Coast guard kept busy with rescues
WHILE Brisbane was being inundated by heavy rain and large tides on Monday, Tin Can Bay Coast Guard volunteers were kept busy tending to several vessels dragging their anchors during gale-force winds.
The first call received was to assist a 34-foot yacht, which had dragged its anchor in Snapper Creek after the turn of the tide. As the crew set off, further information was received about the yacht drifting up against another anchored boat.
A small rescue boat was launched, and despite rain squalls, strong winds and choppy conditions, the job was done without any damage to either boat.
The rescue crew had just returned to base when a call was received about a 40-foot yacht, which had dragged its anchor off Smooger Point in Tin Can Inlet. The boat was drifting quickly towards the Norman Point sandbank and with difficulty it was re-anchored by the coast guard.
As this was happening, calls for assistance came about two more yachts in trouble. The coast guard crew went to investigate and found a 44-foot motor-cruiser and a 32-foot sloop with their anchor lines entangled. The two vessels were laying side-by-side and the prospect of damage and further dragging was imminent.
Tin Can Bay Coast Guard’s larger rescue boat and more volunteer crews were needed for this rescue. In the meantime the smaller rescue vessel was called to attend one of the yachts that had been re-anchored earlier. It had dragged its anchor again, requiring relocation to a more secure position.

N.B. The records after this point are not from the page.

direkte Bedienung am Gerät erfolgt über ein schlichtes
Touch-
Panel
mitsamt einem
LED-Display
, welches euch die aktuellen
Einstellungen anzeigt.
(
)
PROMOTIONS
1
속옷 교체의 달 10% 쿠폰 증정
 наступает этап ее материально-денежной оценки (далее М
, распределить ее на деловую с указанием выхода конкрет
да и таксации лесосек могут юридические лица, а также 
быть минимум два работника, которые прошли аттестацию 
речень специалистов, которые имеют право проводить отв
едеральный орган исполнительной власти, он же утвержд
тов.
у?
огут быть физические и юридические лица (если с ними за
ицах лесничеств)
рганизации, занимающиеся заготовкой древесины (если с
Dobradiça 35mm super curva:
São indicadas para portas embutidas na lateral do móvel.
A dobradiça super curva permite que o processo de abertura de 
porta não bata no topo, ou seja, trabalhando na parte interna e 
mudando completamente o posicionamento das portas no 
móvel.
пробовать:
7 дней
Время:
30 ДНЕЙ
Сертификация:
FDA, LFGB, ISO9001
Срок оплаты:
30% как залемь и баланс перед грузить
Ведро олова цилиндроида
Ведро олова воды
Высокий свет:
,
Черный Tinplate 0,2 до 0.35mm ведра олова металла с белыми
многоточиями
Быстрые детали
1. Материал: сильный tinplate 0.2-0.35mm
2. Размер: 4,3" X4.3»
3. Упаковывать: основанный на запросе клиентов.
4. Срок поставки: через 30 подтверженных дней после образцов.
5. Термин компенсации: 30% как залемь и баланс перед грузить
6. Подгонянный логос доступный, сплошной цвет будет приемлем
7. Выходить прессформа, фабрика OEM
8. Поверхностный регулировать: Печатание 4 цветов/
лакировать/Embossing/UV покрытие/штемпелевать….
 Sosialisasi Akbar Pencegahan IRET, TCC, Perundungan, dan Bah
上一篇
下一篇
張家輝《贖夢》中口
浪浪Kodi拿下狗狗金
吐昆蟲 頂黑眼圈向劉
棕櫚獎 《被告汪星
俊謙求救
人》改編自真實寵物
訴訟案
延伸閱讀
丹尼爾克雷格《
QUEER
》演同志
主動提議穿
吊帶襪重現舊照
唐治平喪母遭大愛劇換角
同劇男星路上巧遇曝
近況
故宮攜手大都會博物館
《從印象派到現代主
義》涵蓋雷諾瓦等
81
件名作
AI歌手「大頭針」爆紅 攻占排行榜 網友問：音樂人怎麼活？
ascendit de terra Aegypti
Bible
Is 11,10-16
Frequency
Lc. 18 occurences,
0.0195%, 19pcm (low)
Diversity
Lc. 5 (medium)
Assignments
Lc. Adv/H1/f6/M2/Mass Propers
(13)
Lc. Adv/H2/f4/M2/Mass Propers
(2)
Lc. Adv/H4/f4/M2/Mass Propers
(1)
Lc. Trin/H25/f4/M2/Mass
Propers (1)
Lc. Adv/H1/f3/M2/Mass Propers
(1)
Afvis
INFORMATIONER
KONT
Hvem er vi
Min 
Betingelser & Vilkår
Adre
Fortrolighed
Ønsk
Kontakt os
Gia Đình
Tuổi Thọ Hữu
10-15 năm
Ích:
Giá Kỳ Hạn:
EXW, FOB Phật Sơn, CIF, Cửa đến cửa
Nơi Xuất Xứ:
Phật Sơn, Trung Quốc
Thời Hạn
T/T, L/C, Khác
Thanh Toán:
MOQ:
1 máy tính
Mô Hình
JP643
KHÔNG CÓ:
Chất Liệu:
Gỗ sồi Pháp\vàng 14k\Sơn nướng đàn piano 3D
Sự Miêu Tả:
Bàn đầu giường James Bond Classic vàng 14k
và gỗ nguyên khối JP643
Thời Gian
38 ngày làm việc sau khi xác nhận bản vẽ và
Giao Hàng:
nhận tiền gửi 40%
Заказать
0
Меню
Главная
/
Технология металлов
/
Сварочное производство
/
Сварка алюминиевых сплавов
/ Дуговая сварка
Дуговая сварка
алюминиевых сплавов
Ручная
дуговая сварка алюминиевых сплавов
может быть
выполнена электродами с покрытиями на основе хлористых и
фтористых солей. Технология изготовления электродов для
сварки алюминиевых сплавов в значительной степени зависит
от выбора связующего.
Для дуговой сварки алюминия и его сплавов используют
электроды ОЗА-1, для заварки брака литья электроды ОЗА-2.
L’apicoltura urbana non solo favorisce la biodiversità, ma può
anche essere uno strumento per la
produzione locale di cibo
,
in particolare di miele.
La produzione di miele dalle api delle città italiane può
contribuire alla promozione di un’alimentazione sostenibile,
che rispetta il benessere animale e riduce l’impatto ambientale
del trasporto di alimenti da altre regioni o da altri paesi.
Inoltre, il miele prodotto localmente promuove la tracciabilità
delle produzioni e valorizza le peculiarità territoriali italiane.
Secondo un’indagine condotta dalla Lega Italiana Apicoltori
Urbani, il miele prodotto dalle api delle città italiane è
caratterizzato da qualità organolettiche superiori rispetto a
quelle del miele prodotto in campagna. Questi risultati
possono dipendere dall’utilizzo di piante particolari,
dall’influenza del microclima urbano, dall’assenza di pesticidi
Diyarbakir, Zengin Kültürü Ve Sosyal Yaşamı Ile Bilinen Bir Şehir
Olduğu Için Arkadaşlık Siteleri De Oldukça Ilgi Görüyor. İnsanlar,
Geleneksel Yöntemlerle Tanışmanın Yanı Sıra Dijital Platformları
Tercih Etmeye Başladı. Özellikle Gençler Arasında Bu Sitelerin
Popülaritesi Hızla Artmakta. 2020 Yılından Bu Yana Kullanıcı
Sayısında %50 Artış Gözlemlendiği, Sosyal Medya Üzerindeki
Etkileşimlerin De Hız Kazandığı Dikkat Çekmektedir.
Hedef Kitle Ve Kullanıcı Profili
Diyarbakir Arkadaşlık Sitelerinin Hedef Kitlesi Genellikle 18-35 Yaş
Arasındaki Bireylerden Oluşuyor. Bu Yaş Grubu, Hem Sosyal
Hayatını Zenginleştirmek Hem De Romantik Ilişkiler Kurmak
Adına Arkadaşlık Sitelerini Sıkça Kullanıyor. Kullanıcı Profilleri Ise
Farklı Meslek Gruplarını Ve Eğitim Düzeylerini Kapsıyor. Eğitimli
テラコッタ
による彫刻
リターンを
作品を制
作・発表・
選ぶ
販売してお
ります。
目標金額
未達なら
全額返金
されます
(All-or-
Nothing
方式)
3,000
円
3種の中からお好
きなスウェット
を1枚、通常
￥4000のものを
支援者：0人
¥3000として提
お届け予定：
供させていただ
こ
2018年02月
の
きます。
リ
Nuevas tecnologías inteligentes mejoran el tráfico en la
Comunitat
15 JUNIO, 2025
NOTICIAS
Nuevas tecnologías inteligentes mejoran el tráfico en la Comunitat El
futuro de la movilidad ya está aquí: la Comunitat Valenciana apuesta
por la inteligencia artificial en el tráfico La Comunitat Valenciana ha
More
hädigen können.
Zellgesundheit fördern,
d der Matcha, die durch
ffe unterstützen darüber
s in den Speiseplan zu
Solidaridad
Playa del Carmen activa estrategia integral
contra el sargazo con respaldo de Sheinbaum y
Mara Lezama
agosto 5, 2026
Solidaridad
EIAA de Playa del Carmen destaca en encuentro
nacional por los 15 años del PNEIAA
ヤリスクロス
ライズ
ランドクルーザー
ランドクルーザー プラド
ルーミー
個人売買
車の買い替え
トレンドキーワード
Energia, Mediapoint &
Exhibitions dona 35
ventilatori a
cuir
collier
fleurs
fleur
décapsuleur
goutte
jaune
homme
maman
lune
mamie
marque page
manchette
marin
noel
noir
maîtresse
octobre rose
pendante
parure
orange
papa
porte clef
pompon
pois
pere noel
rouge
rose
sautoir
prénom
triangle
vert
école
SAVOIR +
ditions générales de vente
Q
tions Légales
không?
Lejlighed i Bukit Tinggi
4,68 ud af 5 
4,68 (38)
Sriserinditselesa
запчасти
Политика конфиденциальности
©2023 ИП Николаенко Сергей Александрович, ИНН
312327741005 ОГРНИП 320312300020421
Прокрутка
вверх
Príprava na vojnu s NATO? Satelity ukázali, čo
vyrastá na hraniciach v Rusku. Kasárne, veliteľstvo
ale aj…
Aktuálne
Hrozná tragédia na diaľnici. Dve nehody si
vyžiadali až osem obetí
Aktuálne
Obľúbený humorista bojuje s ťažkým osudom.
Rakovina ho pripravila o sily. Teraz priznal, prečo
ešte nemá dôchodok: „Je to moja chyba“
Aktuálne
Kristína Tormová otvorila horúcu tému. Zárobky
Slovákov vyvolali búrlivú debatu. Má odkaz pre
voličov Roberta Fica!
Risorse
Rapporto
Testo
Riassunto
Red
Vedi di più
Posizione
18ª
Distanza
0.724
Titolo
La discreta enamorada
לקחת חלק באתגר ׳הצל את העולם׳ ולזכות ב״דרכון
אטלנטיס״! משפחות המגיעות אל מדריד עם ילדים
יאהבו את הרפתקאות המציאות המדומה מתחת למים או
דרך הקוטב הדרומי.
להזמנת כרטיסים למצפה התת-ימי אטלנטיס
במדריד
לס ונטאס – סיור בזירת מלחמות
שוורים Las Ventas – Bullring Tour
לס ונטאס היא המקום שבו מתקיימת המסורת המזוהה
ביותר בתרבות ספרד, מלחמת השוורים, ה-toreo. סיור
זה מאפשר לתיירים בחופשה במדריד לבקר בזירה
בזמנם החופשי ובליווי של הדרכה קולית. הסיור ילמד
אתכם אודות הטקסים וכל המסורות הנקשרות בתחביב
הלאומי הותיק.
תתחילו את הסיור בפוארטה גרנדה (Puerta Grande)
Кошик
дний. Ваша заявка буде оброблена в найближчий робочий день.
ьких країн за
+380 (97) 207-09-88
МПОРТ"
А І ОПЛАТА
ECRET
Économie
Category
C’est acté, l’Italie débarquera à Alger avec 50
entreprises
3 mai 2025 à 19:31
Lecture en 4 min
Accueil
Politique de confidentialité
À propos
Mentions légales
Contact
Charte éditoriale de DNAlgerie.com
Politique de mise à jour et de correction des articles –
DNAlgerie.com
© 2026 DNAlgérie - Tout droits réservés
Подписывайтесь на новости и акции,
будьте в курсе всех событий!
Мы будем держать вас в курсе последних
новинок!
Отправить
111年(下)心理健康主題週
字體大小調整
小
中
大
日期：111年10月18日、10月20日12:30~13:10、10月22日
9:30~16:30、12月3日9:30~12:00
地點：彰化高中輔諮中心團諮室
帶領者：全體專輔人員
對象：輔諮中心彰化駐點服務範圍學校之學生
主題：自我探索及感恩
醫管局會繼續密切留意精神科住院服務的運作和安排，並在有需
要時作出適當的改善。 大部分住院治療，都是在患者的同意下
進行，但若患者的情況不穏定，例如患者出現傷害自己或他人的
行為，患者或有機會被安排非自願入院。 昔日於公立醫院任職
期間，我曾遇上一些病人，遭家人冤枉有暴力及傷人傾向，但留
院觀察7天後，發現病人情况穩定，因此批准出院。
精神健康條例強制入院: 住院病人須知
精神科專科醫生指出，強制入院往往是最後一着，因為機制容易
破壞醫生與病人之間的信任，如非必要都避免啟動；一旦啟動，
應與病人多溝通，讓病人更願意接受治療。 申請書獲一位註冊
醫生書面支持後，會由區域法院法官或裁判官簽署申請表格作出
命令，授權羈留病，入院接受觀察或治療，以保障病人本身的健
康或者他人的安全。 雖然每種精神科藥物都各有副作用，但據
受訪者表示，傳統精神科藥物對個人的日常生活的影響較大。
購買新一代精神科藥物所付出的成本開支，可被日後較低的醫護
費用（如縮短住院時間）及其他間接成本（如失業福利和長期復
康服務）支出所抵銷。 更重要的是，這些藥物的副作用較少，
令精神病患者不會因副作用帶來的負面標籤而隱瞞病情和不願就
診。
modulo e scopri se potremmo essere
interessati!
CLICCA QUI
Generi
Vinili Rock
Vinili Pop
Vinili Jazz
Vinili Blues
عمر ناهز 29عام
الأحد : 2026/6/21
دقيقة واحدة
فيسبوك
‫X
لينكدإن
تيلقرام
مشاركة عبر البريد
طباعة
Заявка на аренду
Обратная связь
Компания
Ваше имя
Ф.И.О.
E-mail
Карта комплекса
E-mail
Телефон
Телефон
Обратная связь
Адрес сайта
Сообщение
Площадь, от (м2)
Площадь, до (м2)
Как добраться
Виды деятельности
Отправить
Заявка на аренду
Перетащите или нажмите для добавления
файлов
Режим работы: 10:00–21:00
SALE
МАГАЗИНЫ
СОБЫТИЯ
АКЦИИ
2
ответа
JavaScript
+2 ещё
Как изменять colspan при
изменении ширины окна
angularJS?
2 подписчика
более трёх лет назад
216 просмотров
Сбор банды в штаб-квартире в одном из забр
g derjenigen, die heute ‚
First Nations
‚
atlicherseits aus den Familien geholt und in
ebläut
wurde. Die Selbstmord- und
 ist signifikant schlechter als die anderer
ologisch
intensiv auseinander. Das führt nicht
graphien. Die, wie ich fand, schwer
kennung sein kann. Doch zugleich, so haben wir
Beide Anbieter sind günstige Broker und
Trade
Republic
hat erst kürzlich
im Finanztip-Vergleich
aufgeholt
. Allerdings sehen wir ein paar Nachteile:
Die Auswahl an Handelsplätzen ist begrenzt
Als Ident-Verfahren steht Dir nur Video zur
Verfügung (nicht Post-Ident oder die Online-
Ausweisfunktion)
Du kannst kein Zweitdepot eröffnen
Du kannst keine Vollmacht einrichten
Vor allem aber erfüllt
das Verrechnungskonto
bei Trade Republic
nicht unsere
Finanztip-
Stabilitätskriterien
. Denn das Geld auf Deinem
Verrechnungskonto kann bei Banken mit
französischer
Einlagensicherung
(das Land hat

Information was then received about a 10 metre Wharram catamaran, which was reported to be dragging its anchor also. On investigation, the anchor appeared to have grabbed.
“Because of the rain, chop and strong wind gusts – one was well over 30 knots – we had some trouble,” skipper Ian Sutton said.
Skipper Jon Jones said the activations highlighted the need for boat owners, who leave their vessels unattended at anchor, to ensure their vessels’ ground tackle was up to the job of holding anchor in strong wind conditions.
Commander Jim George said his crews did a great job in difficult, squally conditions, which showed dedication and good training.